In one case, J&J was able to demonstrate MRD differences as early as six months into the study, raising the prospect that researchers could “potentially save years” in the development process.

All eyes on ASH

As the 2024 ASH meeting approaches, the multiple myeloma community looks with anticipation for more signs of progress, building on the strong showing from last year.

At last year's meeting, J&J focused on optimizing treatment regimens to develop more convenient and patient-friendly options. This approach is helping to transition away from generalized treatment, which has been marked by cycles of remission and relapse, toward a personalized approach across the care pathway.

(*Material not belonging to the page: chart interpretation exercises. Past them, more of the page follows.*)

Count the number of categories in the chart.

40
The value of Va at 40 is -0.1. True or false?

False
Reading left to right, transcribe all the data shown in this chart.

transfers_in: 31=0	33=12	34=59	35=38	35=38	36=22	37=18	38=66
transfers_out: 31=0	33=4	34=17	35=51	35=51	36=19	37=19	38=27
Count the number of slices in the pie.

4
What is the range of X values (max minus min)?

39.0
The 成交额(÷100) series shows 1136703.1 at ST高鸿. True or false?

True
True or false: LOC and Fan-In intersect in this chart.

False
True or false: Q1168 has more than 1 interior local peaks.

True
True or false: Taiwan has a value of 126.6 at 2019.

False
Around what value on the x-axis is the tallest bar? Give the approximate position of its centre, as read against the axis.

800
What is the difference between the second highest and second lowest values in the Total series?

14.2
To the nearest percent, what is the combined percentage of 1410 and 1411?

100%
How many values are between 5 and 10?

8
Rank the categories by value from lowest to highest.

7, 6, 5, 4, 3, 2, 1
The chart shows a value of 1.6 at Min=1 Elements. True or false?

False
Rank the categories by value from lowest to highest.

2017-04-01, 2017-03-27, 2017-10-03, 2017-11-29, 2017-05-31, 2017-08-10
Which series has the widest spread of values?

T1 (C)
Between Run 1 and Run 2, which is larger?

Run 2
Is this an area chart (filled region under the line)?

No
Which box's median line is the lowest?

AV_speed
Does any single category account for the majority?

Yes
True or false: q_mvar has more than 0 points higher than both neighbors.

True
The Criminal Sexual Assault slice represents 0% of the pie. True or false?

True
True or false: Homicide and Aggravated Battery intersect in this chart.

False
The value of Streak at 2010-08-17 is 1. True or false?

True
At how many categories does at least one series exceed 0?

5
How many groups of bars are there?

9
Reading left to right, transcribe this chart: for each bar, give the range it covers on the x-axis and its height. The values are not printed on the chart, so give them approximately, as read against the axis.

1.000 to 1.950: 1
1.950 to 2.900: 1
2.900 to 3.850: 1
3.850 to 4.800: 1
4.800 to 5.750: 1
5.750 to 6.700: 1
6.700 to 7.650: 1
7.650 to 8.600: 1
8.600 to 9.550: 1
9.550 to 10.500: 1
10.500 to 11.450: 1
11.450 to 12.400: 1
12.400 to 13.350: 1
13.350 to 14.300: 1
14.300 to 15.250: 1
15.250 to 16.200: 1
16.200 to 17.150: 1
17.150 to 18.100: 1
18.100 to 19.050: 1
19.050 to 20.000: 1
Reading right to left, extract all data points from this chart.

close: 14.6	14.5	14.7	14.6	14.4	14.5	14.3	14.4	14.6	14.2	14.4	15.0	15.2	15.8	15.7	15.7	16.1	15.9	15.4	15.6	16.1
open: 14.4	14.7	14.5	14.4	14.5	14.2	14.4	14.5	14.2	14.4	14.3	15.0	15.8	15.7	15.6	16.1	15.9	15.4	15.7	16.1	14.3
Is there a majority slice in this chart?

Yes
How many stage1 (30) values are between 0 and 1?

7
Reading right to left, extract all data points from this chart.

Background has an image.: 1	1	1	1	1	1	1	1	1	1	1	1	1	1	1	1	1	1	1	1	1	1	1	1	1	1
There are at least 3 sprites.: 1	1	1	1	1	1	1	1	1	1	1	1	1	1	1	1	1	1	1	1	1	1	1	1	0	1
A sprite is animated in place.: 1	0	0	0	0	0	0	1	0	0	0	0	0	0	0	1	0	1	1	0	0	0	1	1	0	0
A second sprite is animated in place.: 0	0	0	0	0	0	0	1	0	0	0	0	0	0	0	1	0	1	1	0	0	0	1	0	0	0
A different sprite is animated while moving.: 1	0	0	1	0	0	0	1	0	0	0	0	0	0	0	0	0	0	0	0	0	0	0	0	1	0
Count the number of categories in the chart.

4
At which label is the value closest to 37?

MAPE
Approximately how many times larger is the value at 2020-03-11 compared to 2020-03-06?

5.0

Currently, there is a 36% attrition rate from first line to second line treatment, a figure that unfortunately worsens in later stages, as underscored by Dr. Chan. In light of this challenge, taking a more personalized approach has emerged as a crucial component of a paradigm shift towards earlier intervention. This strategy not only aims to address the high attrition rates but also enables the deployment of the most effective treatments in a timely manner, thereby improving patient outcomes throughout their treatment journey.

Looking to the future, J&J remains committed to a vision of achieving a functional cure for multiple myeloma, an outcome which, for Mr Klesse, means that: “the disease is no longer detectable for five or more years.”

The ultimate goal for researchers, which also emphasizes quality of life as a fundamental treatment objective, is to: “transform outcomes for all patients.”

Mr Klesse explains: “as we conduct research, we also look more and more at the quality of life,” adding: “A therapy which doesn't just prolong life but also provides a good quality of life is ultimately the most valuable for patients.”

We are now closer than ever to making multiple myeloma a condition patients can live with, not fight against every day.